Die rassistische Gewalt gegen Kurdinnen und Kurden in der Türkei nimmt immer bedrohlichere Ausmaße an. Nahezu täglich kommt es zu antikurdischen Rassismus- und Diskriminierungsvorfällen, doch Handelnde scheinen völlige Straflosigkeit zu genießen. Der jüngste Fall ereignete sich erneut in Ankara. Dort wurde die im Bezirk Elmadağ lebende 38 Jahre alte Kurdin Z.D. im Beisein der Polizei von türkischen Nachbarn rassistisch beleidigt, bedroht und beinahe attackiert. Unmittelbare Konsequenzen gab es aber nur für die Opfer. Sie mussten ihre Wohnung aufgeben und das Viertel verlassen.
Diskriminierungsopfer zum Umzug gezwungen
Von dem Vorfall berichtete zuerst die Nachrichtenagentur Mezopotamya (MA). Die gebürtig aus Gever (tr. Yüksekova) in der nordkurdischen Provinz Colemêrg (Hakkari) stammende Z.D. äußerte demnach, dass sie über einen mehrwöchigen Zeitraum in ihrem Viertel Ismetpaşa rassistischer Diskriminierung durch die Nachbarschaft ausgesetzt worden sei. Zwei Jahre lebte die alleinerziehende Mutter von fünf Kindern, die als Tagelöhnerin putzen geht, in Ismetpaşa. In der letzten Zeit habe sich die bedrohliche Lage dort für sie verschärft. Es seien sogar Unterschriften gesammelt worden, damit die Familie die Gegend verlässt. Vor zwei Tagen eskalierte die Situation.

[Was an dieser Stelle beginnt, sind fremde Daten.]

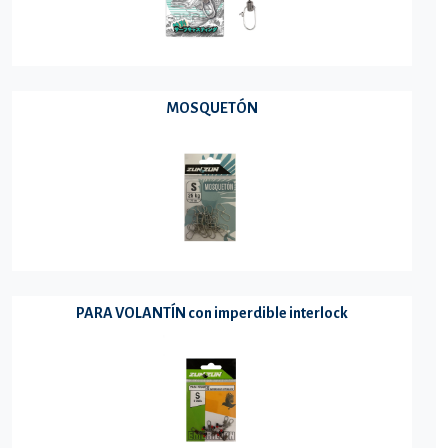
MOSQUETÓN
PARA VOLANTÍN con imperdible interlock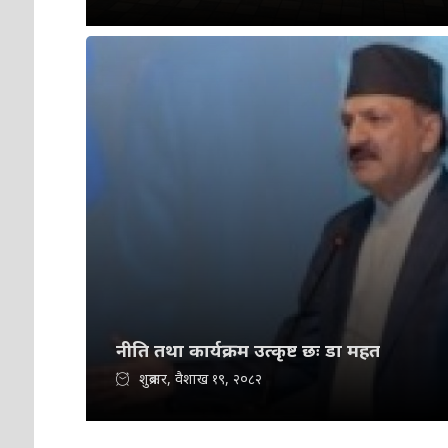
नीति तथा कार्यक्रम उत्कृष्ट छः डा महत
शुक्रबार, वैशाख १९, २०८२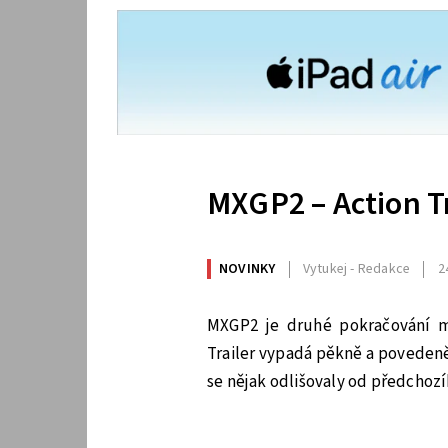
MXGP2 – Action Tr
NOVINKY
Vytukej - Redakce
2
MXGP2 je druhé pokračování m
Trailer vypadá pěkně a poveden
se nějak odlišovaly od předchozí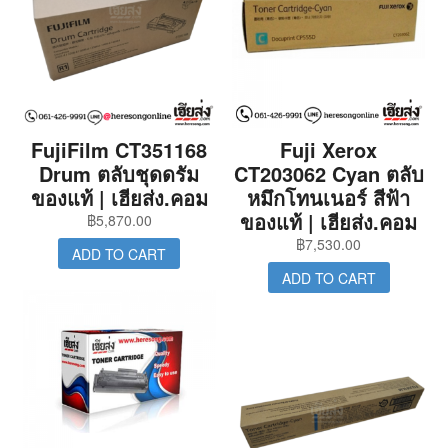
FujiFilm CT351168
Fuji Xerox
Drum ตลับชุดดรัม
CT203062 Cyan ตลับ
ของแท้ | เฮียส่ง.คอม
หมึกโทนเนอร์ สีฟ้า
ของแท้ | เฮียส่ง.คอม
฿
5,870.00
฿
7,530.00
ADD TO CART
ADD TO CART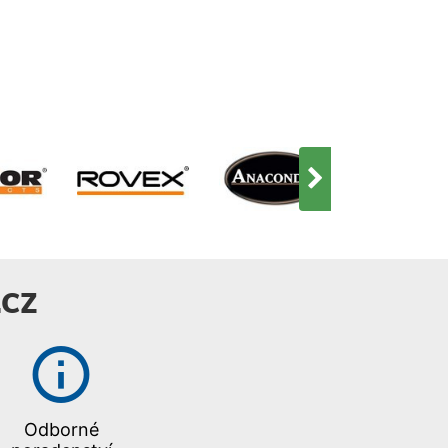
CZ
Odborné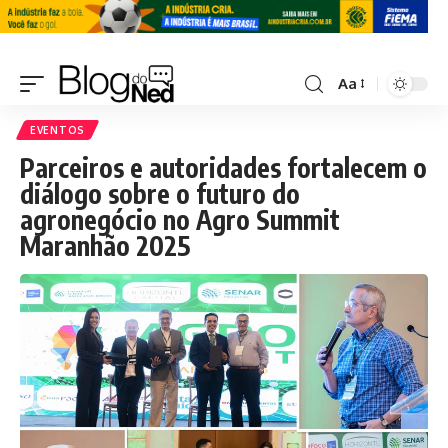
Aa
EVENTOS
Parceiros e autoridades fortalecem o
diálogo sobre o futuro do
agronegócio no Agro Summit
Maranhão 2025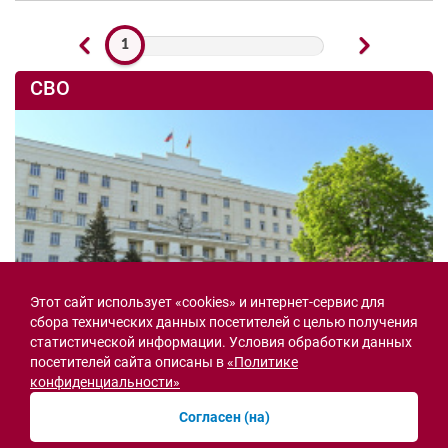
1
СВО
Этот сайт использует «cookies» и интернет-сервис для
сбора технических данных посетителей с целью получения
статистической информации. Условия обработки данных
посетителей сайта описаны в
«Политике
конфиденциальности»
Семьи героев СВО с временной регистрацией
Согласен (на)
в Ростовской области смогут получить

„Wir wollen euch hier nicht haben, verschwindet“
„Es war gegen 22.30 Uhr, als die Nachbarn uns mit ‚Ihr dreckigen Kurden‘, ‚Terroristen‘ und sexistischen Aussagen beschimpften. Sie sagten, dass sie uns hier nicht haben wollen und wir verschwinden sollen. Daraufhin haben wir die Polizei verständigt. Als die Beamten eintrafen, haben sie versucht uns anzugreifen. Die Polizisten drängten die Gruppe zurück, aber einer der Angreifer gelangte dennoch bis vor meine Wohnungstür und wollte mich attackieren. Mein ältester Sohn geriet in Panik und nahm ein Messer in die Hand, woraufhin er von der Polizei bedroht wurde. Er habe sich gegen die Beamten bewaffnet. ‚Im Grunde dürften wir dich jetzt töten‘, sagten sie“, zitiert MA die betroffene Frau. Inzwischen ist die sechsköpfige Familie umgezogen.
Tödliche Lynchmobs
In der Türkei häufen sich die rassistischen Angriffe auf Kurd:innen durch organisierte Lynchmobs. In den letzten Tagen sind in Afyon sieben Landarbeiter:innen verletzt worden. In Ankara sind bei einem bewaffneten Übergriff auf eine kurdische Familie vier Personen verletzt worden, zwei von ihnen schwer. Die Polizei hat die Familie später vor dem Krankenhaus ebenfalls angegriffen. In Konya ist ein 43-jähriger Familienvater bei einem Angriff auf seine Familie getötet worden. Von den ca. sechzig Beteiligten wurden vierzig vorübergehend festgenommen und bis auf einen wieder freigelassen. Ebenfalls in Konya war zuvor eine siebenköpfige kurdische Familie in ihrem Haus von einem Lynchmob überfallen und fast zu Tode geprügelt worden.
Rassismus ist keine Straftat in der Türkei
Die türkische Justiz ignoriert den rassistischen Hintergrund der Angriffe auf Kurdinnen und Kurden. Die Lynchmobs werden von den Strafverfolgungsbehörde als Körperverletzungen aufgrund von persönlichen Konflikten behandelt. Zwar kommt Rassismus ohnehin nicht im türkischen Strafgesetzbuch vor, der Artikel 122 stellt lediglich Diskriminierung unter Strafe. Aber auch dieser Paragraph kommt in den jüngsten Gewaltfällen nicht zur Anwendung.